Starting Aug. 1, 2022, Culman plans to meet with Washington potato growers, discuss their priorities, and identify short and long-term objectives, including creation of interdisciplinary teams to tackle major challenges, such as soilborne disease and soil fertility.

“Growing potatoes is a highly productive and highly intensive process,” he said. “There’s a wide diversity of rotation crops and grower constraints. Making sense of all those systems will be a grand challenge for me.”

A native of Cincinnati, Culman encountered the world of agriculture in his teens.

“I didn’t grow up as a farm kid,” he said. But Culman worked hard during summers on an Ohio vegetable farm, hoeing, harvesting, and bucking bales, before becoming excited about sustainability as a biology student at Thomas More College. Advanced degrees in soil science and agronomy followed at New York’s Cornell University.

At Ohio State, Culman led a revision of fertilizer recommendations for field crops as part of a three-state effort involving hundreds of growers, Extension educators, private and co-op agronomists, and retailers.

“The fact that most of the research was conducted on-farm across half the counties in the state meant a lot,” Culman said. “It had more weight for farmers to see that work wasn’t done in some distant place, but in their own counties.” 

An advocate of improved soil testing methods that examine the soil’s function and resistance to degradation, he also led an offering of more than 2,000 mail-in soil health tests, building a comprehensive picture of soil across Ohio.

“You can’t get a farmer more engaged than when you’re talking about a soil test from their individual field,” Culman said. 

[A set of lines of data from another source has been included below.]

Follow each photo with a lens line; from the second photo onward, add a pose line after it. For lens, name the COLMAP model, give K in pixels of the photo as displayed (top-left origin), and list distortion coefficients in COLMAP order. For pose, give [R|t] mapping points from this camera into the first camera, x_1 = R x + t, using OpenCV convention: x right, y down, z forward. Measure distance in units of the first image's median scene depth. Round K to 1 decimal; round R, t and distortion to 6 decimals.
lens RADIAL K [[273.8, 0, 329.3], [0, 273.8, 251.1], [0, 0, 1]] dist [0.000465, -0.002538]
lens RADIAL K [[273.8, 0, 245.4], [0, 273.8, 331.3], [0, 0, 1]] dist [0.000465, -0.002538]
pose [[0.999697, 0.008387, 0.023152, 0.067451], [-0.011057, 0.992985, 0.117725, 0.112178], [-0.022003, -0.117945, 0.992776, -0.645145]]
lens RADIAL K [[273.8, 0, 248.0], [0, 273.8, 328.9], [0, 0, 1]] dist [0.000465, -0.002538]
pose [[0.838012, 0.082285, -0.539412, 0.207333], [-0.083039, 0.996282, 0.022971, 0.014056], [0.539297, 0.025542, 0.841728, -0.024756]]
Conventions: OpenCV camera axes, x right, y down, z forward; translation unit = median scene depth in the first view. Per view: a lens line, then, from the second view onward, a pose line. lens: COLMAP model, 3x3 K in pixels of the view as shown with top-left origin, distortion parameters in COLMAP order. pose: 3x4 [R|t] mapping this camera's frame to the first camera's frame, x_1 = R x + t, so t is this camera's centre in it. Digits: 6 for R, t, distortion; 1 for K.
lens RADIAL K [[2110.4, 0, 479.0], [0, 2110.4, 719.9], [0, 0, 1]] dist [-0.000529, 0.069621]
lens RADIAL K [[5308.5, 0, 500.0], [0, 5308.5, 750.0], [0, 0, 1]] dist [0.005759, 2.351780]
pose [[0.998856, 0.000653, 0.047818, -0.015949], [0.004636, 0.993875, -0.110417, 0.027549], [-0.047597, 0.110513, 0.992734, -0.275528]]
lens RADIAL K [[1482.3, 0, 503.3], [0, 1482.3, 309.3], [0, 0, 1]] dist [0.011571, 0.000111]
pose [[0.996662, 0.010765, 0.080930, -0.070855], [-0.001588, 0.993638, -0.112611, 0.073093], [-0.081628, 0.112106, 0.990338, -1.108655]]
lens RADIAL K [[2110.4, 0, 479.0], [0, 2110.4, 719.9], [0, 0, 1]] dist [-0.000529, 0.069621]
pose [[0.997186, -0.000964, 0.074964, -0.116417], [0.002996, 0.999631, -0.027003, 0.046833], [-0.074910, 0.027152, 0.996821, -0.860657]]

Experiences like these will inform Culman’s future partnership with the Northwest potato industry. Based at Pullman, his work will take him across the Columbia Basin.

“If we’re going to improve the system, it’s not by standing on the outside—it’s by working with farmers to find solutions,” Culman said. “The way things are grown reflect what we value and what we want to pay for, protect, and think about. My goal is to improve fertility and the health of our soil, and to do that while we grow food.”